Rappelant les thèmes retenus : la politique nord-américaine, le Québec dans l’Amérique du nord, Autochtones en Amérique, il mentionne quelques-uns des sujets traités dans les différentes séances ou en ateliers : l’Amérindien, l’Européen, l’Africain ; chroniqueurs et découvreurs ; interculturalité, métissage et créolité ; littérature et identité culturelle ; femmes d’ici et d’ailleurs. Il termine en insistant sur le rôle des 28 académies non parisiennes, fondées pour la plupart avant la Révolution.
Enfin, Pierre Murith s’intéresse à la présence linguistique suisse en terre de Champlain.
Dès le XVe siècle, la confédération helvétique devient une puissance militaire redoutable. Les Suisses vont servir comme mercenaires à l'étranger, notamment au service des rois de France. Ils portent alors un costume bigarré encore en usage dans la garde suisse du Vatican.
Avec Pierre de Mons et Champlain, un groupe de soldats suisses participe à l'expédition qui quitte Le Havre en 1604. D'autres Suisses suivront en 1643, en 1649, en particulier Miville dit « le Suisse » qui reçoit des terres en face de la ville de Québec en 1649, d'où encore actuellement une terre appelée « canton des Suisses ». On peut encore citer le Neûchatelois Jacques Bizard, gouverneur adjoint de Montréal en 1691, seigneur de l'île de Bonaventure appelée par la suite île Bizard.

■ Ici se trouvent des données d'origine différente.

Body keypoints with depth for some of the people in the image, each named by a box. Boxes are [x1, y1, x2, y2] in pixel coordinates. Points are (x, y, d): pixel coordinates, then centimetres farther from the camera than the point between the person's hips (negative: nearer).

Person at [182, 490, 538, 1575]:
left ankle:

Cette présence suisse a laissé quelques marques dans la langue du Québec.
On a par exemple appelé suisse un écureuil dont le pelage rappelait les rayures de l'uniforme des soldats suisses. Par allusion à certaines caractéristiques de cet animal ont été construites des expressions comme « gras comme un suisse », « rapide comme un suisse ». Le mot suisse sert aussi de terme d'affection par référence au petit animal. Le mot est encore utilisé pour désigner une longue veste portée par les collégiens et les séminaristes, puis par métonymie a désigné les personnes elles-mêmes. On explique cet usage soit par la ressemblance avec l'uniforme des soldats suisses, soit à cause de l'emploi en français de suisse pour désigner l'employé chargé de garder une église. On utilise encore ce mot pour désigner un traîneau rudimentaire. L'étymologie est incertaine.

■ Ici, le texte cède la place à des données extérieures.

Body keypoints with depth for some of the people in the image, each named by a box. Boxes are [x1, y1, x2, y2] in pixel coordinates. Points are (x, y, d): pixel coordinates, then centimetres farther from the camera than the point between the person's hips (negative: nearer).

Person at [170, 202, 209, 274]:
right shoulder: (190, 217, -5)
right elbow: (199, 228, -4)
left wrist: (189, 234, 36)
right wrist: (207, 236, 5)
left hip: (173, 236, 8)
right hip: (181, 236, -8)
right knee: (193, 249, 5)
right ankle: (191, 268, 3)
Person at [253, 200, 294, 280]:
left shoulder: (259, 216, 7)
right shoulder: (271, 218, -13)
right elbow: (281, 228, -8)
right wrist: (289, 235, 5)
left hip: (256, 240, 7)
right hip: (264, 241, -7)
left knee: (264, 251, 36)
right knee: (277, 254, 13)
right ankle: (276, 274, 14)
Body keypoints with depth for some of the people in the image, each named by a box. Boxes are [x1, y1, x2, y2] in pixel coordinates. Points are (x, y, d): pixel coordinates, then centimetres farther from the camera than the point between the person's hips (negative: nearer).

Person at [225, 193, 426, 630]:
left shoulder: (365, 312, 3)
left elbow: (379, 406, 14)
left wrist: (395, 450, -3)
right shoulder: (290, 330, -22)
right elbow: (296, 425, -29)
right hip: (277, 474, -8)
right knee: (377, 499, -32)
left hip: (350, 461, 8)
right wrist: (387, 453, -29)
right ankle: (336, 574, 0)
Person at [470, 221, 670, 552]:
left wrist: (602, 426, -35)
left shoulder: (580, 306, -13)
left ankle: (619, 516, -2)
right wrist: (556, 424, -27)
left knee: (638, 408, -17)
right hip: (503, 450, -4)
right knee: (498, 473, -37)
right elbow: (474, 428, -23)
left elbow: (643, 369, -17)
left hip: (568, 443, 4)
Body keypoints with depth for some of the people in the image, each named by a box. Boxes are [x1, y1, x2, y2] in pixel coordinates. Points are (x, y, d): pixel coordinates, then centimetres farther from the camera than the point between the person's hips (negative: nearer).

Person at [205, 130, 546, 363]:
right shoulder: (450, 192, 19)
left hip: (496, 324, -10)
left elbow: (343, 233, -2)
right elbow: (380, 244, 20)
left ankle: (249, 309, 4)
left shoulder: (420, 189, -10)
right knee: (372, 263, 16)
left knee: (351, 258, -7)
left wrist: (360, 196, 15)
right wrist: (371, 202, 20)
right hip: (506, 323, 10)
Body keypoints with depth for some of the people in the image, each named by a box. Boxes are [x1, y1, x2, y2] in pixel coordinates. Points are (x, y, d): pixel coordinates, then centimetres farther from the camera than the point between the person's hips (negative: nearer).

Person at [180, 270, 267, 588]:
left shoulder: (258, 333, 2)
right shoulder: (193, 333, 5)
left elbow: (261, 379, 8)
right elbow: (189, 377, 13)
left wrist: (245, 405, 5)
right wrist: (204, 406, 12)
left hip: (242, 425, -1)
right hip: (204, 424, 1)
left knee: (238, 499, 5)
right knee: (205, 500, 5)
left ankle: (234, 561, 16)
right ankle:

Au XIXe siècle, à cause d'une nouvelle vague d'immigrants suisses, un autre emploi du mot suisse apparaît, il désigne alors le protestant de langue française. Au Canada, jusqu'alors, les mots français et catholique avaient été synonymes, comme anglais et protestant l'étaient. Comme les premiers non-catholiques francophones avaient été des Suisses, pour le Canadien français catholique le mot suisse désigna le protestant de langue française.

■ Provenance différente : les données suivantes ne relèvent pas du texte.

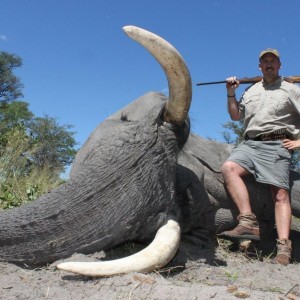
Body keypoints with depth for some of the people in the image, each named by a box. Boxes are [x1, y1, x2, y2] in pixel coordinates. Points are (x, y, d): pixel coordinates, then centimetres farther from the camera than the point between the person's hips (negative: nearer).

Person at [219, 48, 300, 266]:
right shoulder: (251, 91, 26)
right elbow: (236, 116, 26)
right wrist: (231, 93, 16)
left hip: (276, 145, -4)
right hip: (250, 144, 4)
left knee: (280, 194, -14)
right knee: (229, 168, -25)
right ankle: (249, 222, -30)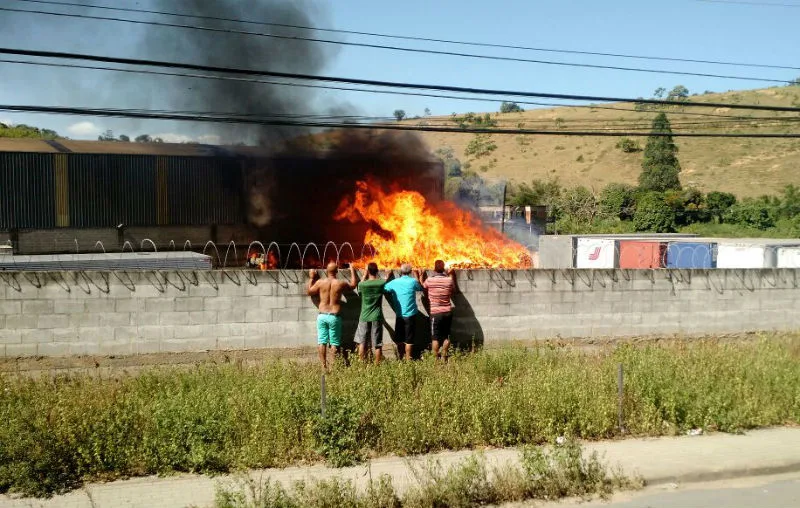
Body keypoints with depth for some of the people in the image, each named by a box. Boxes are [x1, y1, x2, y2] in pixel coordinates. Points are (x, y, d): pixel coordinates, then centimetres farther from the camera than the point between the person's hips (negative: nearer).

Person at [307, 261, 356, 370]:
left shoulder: (320, 282, -4)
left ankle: (324, 365, 6)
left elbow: (309, 292, 12)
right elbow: (353, 285, 16)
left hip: (322, 315, 1)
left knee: (322, 342, 6)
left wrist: (311, 278, 22)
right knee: (334, 343, 4)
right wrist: (352, 271, 28)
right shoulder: (341, 283, -5)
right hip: (334, 316, -1)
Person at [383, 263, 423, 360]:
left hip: (399, 315, 2)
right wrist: (417, 276, 20)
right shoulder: (413, 281, -8)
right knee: (409, 340, 2)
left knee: (399, 339, 13)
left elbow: (384, 288, 6)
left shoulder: (394, 282, -3)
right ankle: (408, 360, 3)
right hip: (410, 315, -2)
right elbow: (421, 288, 10)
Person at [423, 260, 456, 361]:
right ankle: (444, 357, 19)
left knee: (435, 337, 4)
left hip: (436, 313, -3)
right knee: (446, 336, 13)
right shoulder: (449, 279, -4)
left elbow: (422, 287, 10)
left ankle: (436, 359, 7)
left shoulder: (429, 280, -10)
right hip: (448, 312, 3)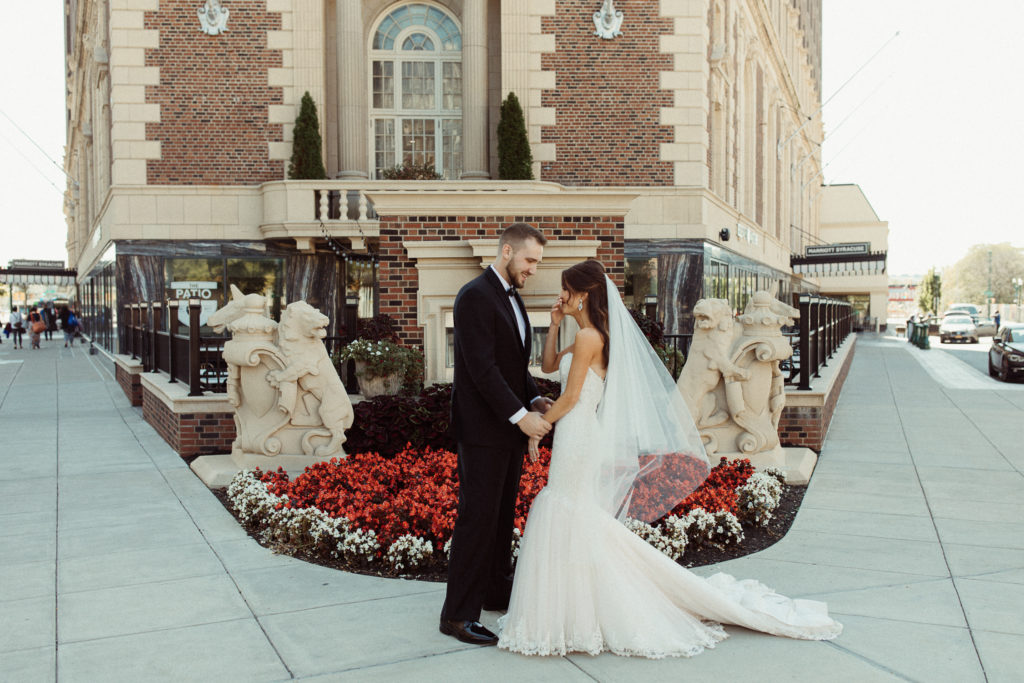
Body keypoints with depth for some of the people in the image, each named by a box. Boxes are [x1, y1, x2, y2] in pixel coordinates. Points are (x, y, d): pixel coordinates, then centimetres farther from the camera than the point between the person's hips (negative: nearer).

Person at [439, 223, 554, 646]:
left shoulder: (512, 298, 16)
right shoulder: (475, 296, -14)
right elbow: (482, 368, -20)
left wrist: (534, 400, 4)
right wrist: (521, 415, -20)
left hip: (510, 427, 9)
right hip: (483, 429, -9)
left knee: (503, 516, 16)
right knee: (477, 517, -5)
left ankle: (497, 592, 30)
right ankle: (458, 614, 3)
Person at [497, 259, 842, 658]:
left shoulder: (588, 337, -15)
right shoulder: (591, 336, 14)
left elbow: (570, 396, -15)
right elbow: (549, 365, 23)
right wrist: (554, 325, 12)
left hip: (578, 438, -9)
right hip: (579, 436, 9)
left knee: (570, 519, -2)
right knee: (585, 522, 14)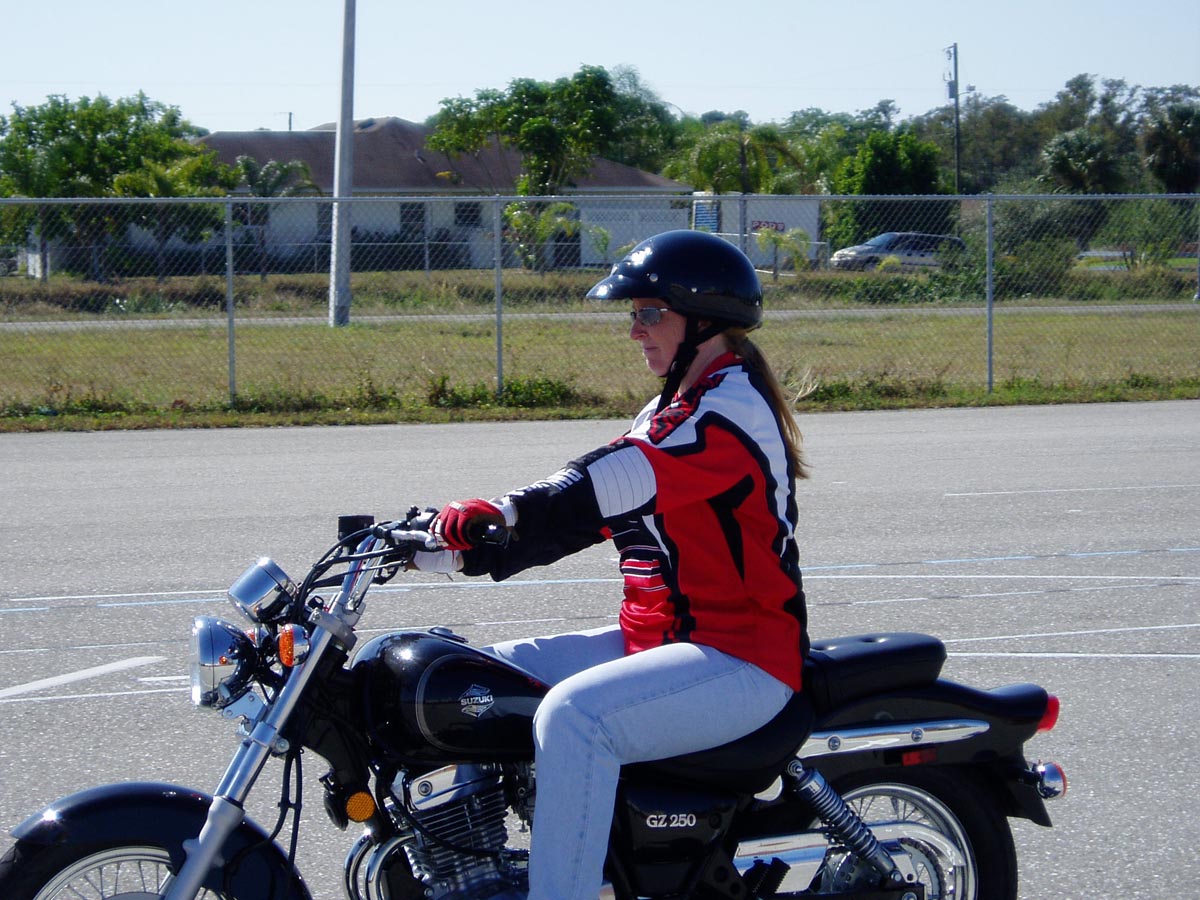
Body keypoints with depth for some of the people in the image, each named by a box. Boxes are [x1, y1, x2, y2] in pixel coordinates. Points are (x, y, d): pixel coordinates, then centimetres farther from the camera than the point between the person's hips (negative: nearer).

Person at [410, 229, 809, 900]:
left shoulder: (734, 408, -12)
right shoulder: (676, 409, 19)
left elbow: (633, 476, -31)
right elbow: (587, 511, 15)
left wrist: (507, 511, -43)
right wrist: (456, 552, 6)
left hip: (740, 657, -10)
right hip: (654, 637, 10)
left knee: (574, 714, -33)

Le calviniste Pierre de Mons qui quitte Le Havre en 1604 peut être considéré comme un « suisse » avant la lettre.
Monsieur Pierre Garceau conclut la séance de Brouage en rappelant que les expéditions de Champlain n’étaient pas financées par le roi de France mais par Dugua de Mons qui obtint en échange un droit exclusif sur le commerce des fourrures.